Characterization of ginsenosides from Panax japonicus var. major (Zhu-Zi-Shen) based on ultra-high performance liquid chromatography/quadrupole time-of-flight mass spectrometry and desorption electrospray ionization-mass spectrometry imaging.

BACKGROUND

Panax japonicus var. major (PJM) belongs to the well-known ginseng species used in west China for hundreds of years, which has the effects of lung tonifying and yin nourishing, and exerts the analgesic, antitussive, and hemostatic activities. Compared with the other Panax species, the chemical composition and the spatial tissue distribution of the bioactive ginsenosides in PJM have seldom been investigated.

METHODS

Ultra-high performance liquid chromatography/quadrupole time-of-flight mass spectrometry (UHPLC/QTOF-MS) and desorption electrospray ionization-mass spectrometry imaging (DESI-MSI) were integrated for the systematic characterization and spatial tissue distribution studies of ginsenosides in the rhizome of PJM. Considering the great difficulty in exposing the minor saponins, apart from the conventional Auto MS/MS (M1), two different precursor ions list-including data-dependent acquisition (PIL-DDA) approaches, involving the direct input of an in-house library containing 579 known ginsenosides (M2) and the inclusion of the target precursors screened from the MS data by mass defect filtering (M3), were developed. The in situ spatial distribution of various ginsenosides in PJM was profiled based on DESI-MSI with a mass range of m/z 100-1500 in the negative ion mode, with the imaging data processed by the High Definition Imaging (HDI) software.

RESULTS

Under the optimized condition, 272 ginsenosides were identified or tentatively characterized, and 138 thereof were possibly not ever reported from the Panax genus.
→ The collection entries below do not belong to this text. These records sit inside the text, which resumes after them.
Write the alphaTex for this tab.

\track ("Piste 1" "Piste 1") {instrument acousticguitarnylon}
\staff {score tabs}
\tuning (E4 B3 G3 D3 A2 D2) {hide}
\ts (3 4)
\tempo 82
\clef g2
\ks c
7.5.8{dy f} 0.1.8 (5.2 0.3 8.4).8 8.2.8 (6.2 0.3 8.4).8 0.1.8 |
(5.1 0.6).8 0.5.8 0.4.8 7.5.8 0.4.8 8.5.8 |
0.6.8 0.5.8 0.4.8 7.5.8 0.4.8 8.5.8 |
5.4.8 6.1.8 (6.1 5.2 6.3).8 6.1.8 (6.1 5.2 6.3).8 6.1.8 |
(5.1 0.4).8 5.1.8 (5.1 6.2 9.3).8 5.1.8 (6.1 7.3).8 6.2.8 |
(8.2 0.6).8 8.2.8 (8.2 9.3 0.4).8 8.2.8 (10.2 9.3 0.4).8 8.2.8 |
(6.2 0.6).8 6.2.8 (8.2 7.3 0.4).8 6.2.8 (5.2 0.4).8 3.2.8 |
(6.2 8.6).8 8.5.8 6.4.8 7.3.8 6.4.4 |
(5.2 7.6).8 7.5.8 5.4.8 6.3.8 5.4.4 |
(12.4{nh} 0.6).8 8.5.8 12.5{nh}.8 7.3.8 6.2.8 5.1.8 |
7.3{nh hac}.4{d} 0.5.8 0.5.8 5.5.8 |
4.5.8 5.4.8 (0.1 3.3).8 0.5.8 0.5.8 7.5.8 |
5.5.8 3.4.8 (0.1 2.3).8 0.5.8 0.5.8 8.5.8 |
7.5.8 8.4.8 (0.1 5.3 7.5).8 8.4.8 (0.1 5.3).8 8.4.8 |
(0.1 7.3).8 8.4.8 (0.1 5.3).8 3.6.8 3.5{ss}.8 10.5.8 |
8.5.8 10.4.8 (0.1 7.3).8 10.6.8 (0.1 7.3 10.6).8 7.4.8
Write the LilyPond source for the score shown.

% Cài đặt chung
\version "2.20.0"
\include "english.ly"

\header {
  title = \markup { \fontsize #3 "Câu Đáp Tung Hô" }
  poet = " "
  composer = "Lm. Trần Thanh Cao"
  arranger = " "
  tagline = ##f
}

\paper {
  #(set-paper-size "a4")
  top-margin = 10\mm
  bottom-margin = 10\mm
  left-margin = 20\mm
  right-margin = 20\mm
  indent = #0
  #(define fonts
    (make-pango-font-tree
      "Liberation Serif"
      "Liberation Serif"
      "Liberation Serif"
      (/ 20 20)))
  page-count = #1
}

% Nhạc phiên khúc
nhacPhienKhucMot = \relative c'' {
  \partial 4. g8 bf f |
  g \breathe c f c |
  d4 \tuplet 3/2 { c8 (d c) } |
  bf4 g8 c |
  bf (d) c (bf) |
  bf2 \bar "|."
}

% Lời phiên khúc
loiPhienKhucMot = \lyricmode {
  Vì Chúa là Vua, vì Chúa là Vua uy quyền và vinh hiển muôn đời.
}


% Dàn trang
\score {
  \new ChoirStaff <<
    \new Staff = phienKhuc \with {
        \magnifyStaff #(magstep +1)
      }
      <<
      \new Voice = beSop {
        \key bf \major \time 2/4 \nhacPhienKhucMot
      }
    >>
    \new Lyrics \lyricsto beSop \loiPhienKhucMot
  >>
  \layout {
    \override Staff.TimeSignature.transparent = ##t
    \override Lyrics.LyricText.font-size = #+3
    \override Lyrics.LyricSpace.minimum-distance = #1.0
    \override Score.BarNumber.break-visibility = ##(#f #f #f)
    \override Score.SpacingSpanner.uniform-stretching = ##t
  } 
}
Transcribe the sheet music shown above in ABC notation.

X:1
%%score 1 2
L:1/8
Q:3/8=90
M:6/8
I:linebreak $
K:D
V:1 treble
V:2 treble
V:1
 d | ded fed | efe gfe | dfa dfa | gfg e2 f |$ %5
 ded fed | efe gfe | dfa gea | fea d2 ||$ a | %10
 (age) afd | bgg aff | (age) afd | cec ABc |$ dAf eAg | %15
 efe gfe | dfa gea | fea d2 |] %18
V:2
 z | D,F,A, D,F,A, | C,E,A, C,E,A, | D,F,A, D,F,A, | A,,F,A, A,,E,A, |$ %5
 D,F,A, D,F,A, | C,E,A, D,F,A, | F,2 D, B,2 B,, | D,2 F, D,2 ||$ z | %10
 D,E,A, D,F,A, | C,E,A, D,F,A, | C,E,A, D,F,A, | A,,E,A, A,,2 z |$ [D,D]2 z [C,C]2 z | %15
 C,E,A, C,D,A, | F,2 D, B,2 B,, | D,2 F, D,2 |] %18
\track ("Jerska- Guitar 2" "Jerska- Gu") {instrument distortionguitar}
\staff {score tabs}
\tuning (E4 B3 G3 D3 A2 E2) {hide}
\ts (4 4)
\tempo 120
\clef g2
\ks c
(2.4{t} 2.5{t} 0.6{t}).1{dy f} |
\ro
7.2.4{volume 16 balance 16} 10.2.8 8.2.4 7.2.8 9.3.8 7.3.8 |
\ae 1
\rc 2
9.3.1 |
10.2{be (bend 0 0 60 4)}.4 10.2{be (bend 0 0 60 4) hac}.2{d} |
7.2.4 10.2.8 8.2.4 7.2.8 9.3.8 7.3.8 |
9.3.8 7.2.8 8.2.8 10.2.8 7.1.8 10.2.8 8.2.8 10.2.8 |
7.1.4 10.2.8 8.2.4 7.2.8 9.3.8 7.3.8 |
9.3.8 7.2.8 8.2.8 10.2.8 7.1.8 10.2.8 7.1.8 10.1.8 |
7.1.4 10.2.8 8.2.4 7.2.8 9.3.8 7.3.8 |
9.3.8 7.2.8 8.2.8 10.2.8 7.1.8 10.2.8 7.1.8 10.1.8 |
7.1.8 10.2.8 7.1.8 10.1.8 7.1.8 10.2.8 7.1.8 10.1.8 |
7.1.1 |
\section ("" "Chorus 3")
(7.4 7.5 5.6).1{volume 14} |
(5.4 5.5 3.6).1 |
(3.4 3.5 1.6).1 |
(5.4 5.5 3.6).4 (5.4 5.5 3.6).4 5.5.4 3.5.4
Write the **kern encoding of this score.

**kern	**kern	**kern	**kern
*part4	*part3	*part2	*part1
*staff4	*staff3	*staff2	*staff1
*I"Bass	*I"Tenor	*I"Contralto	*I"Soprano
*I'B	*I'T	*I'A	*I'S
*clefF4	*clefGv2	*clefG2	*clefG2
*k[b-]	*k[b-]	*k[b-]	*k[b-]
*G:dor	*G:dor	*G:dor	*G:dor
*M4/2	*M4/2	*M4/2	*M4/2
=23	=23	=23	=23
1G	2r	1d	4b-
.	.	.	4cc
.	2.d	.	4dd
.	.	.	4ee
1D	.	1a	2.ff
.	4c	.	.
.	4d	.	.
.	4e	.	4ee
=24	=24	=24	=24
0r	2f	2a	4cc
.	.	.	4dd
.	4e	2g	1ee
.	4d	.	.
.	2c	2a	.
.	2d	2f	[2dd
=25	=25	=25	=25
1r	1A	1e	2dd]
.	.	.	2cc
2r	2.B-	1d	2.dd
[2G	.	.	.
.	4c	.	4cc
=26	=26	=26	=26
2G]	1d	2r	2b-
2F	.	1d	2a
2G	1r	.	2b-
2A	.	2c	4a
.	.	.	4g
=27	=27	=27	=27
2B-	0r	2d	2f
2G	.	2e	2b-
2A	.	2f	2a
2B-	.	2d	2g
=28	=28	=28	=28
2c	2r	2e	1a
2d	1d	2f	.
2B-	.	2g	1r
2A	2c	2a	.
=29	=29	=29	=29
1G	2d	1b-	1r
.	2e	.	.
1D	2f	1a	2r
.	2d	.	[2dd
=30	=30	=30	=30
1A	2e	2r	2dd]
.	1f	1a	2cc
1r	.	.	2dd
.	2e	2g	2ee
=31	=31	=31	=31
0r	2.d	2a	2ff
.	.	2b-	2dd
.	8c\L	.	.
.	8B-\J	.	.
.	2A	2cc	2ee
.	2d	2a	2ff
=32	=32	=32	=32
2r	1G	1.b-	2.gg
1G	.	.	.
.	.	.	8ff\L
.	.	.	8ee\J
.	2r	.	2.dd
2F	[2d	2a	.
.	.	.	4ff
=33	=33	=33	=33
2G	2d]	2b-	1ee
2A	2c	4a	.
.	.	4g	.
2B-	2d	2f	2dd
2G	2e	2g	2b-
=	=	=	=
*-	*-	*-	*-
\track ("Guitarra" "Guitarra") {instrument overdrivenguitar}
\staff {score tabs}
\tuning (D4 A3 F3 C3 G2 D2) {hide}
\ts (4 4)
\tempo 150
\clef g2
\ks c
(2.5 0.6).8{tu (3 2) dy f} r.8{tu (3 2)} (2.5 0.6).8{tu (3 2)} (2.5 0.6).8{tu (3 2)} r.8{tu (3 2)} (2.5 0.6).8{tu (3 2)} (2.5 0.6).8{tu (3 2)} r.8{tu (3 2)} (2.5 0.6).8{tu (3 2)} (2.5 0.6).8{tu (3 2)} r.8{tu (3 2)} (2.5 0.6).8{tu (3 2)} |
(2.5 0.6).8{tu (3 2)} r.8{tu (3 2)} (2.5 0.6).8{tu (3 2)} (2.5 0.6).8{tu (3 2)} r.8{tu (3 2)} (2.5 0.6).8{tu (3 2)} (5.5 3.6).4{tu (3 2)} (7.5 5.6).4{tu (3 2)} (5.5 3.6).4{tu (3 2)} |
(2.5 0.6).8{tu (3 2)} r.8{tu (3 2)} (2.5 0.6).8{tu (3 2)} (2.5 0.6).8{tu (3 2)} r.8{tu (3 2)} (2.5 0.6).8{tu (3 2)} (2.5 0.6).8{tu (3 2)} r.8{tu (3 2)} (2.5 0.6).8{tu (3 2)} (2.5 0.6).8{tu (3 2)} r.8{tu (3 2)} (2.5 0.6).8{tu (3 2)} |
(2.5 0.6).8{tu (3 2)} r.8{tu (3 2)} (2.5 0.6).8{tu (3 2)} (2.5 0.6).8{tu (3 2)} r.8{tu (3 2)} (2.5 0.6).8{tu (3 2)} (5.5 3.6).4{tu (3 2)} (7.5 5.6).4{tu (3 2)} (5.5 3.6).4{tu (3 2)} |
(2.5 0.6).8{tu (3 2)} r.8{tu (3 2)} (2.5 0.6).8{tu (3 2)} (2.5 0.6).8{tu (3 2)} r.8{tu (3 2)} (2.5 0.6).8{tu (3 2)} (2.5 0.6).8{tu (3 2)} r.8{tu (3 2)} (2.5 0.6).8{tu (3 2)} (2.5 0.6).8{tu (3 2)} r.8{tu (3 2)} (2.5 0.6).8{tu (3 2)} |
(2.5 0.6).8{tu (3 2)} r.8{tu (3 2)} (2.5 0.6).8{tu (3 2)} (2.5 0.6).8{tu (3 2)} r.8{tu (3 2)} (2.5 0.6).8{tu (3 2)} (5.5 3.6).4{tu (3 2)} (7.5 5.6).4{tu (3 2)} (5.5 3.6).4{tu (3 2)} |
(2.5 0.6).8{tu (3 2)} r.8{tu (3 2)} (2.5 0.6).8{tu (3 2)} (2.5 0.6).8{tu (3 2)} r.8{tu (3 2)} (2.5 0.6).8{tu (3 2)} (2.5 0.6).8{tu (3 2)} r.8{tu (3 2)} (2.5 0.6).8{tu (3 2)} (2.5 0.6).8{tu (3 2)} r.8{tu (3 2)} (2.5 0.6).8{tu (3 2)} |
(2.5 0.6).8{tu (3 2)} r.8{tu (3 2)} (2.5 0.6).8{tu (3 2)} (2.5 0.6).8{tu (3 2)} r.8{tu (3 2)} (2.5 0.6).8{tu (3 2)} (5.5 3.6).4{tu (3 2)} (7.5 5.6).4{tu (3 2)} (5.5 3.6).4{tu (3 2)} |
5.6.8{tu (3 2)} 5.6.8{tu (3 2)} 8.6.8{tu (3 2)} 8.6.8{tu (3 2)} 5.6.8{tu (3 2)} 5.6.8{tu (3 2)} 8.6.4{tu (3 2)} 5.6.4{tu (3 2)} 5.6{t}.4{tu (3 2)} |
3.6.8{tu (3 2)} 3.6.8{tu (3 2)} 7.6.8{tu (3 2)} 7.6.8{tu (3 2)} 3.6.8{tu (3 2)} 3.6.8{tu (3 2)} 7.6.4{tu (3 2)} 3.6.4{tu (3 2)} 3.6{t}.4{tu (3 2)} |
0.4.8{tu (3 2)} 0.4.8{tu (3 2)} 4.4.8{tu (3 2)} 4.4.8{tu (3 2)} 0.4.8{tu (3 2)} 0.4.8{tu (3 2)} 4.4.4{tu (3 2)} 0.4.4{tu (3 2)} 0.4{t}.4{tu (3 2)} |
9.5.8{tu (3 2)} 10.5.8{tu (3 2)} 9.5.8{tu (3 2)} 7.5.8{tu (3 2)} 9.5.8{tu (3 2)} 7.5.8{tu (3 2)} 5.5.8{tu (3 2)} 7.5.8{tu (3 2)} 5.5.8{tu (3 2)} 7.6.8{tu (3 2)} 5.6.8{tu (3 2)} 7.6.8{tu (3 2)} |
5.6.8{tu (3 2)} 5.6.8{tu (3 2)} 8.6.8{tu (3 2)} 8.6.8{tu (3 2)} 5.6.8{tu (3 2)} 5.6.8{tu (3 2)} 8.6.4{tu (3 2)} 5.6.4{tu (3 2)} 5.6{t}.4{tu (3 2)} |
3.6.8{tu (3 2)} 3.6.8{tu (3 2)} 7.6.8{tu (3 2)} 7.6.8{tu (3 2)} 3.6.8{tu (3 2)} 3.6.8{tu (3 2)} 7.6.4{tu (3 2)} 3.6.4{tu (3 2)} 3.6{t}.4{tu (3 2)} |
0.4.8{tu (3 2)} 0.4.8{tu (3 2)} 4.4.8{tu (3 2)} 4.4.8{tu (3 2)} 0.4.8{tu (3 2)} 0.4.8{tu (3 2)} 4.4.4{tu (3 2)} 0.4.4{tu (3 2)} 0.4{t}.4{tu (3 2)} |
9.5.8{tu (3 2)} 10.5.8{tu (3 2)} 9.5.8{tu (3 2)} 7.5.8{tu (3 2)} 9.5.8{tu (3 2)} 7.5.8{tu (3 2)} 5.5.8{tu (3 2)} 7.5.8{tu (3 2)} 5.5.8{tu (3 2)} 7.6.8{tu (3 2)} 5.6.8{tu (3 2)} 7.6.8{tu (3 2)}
They were composed by 75 oleanolic acid type, 22 protopanaxadiol type, 52 protopanaxatriol type, 16 octillol type, 19 malonylated, 35 C-17 side-chain varied, and 53 others. In addition, the DESI-MSI experiment unveiled the differentiated distribution of saponins, but the main location in the cork layer and phloem of the rhizome. The abundance of the oleanolic acid ginsenosides was high in the rhizome slice of PJM, which was consistent with the results obtained by UHPLC/QTOF-MS.

CONCLUSION

Comprehensive characterization of the ginsenosides in the rhizome of PJM was achieved, with a large amount of unknown structures unveiled primarily. We, for the first time, reported the spatial tissue distribution of different subtypes of ginsenosides in the rhizome slice of PJM. These results can benefit the quality control and further development of PJM and the other ginseng species.